§ **AIM OF THE EXERCISE**:
Please restate every entry exactly. Leave out the pictures.

§ **RECORDS PROVIDED**:
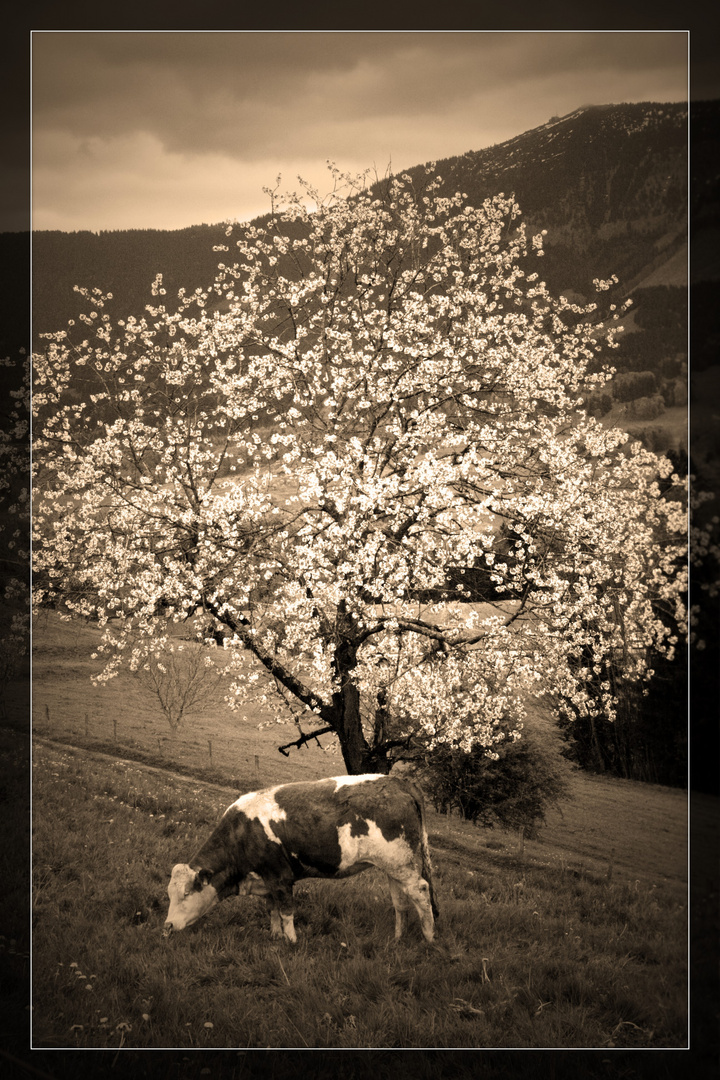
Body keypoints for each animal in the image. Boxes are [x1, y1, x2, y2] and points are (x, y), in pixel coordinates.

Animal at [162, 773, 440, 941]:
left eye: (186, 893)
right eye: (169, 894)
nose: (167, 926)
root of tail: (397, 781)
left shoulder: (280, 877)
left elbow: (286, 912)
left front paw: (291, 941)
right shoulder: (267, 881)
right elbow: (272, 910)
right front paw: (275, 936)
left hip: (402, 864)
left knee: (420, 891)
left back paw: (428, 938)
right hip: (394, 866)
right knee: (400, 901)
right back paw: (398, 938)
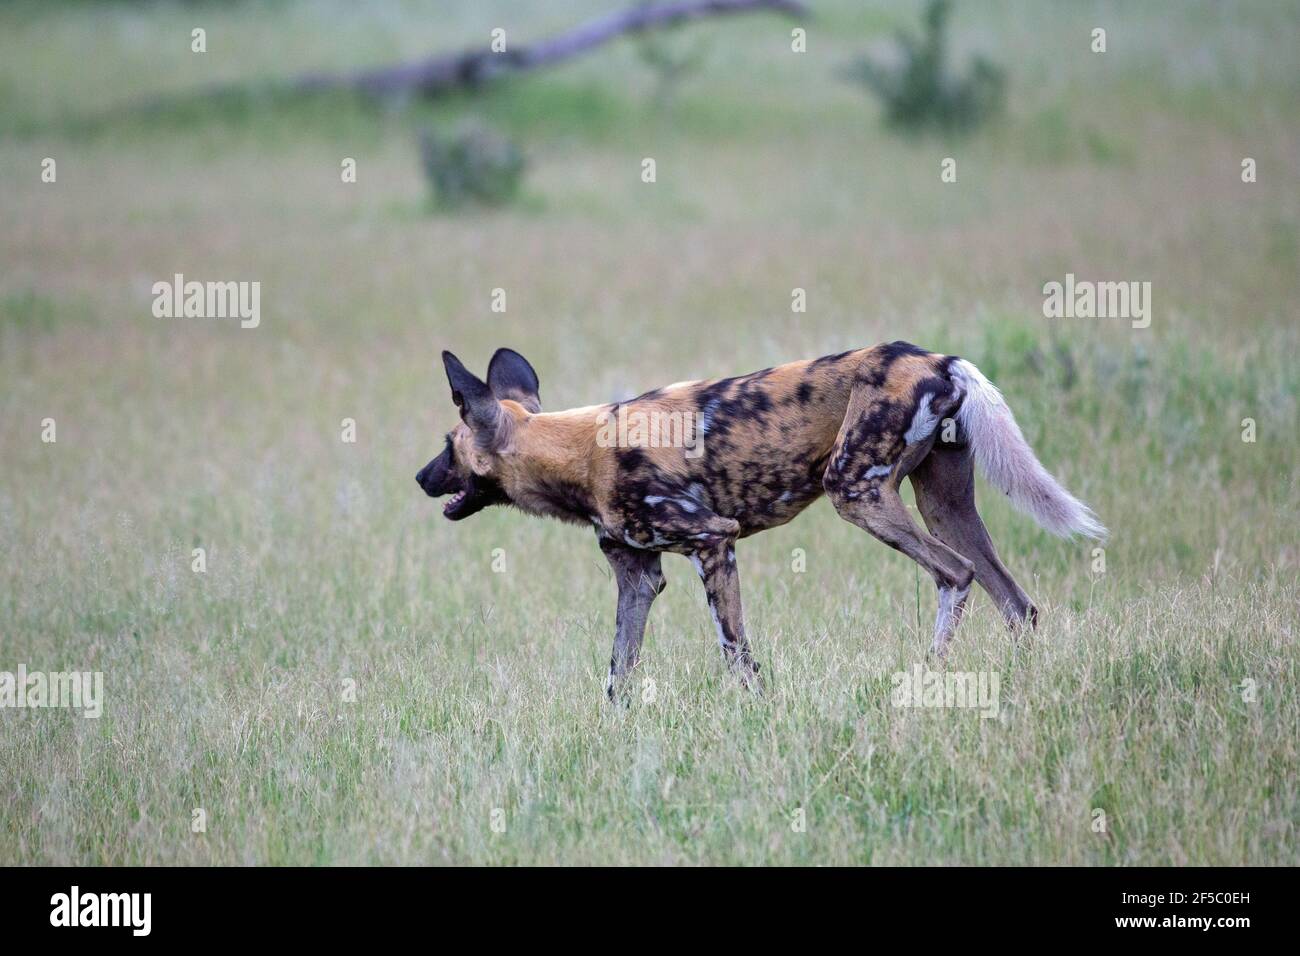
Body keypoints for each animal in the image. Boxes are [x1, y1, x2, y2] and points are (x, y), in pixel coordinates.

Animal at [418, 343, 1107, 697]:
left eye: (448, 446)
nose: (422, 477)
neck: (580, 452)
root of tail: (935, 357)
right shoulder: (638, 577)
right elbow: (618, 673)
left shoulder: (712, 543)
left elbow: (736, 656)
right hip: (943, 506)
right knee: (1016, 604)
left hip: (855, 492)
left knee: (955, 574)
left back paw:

§ **OUTPUT OF THE EXERCISE**:
Body keypoints for each animal in the image. Boxes are [x1, y1, x2, y2] and points are (x, y), in pixel coordinates.

Animal at [162, 773, 440, 941]:
left eye: (186, 893)
right eye: (169, 894)
nose: (167, 926)
root of tail: (397, 781)
left shoulder: (280, 877)
left elbow: (286, 912)
left front paw: (291, 941)
right shoulder: (267, 881)
right elbow: (272, 910)
right front paw: (275, 936)
left hip: (402, 864)
left knee: (420, 891)
left back paw: (428, 938)
right hip: (394, 866)
right knee: (400, 901)
right back paw: (398, 938)
Body keypoints for each animal in the image. Boxes are [x1, y1, x2, y2] and points are (x, y), in pixel coordinates.

Animal at [418, 343, 1107, 697]:
left eye: (448, 446)
nose: (422, 477)
neck: (580, 452)
root of tail: (935, 357)
right shoulder: (638, 577)
right elbow: (618, 673)
left shoulder: (712, 543)
left elbow: (736, 656)
right hip: (943, 506)
right knee: (1016, 604)
left hip: (855, 492)
left knee: (955, 574)
left back paw:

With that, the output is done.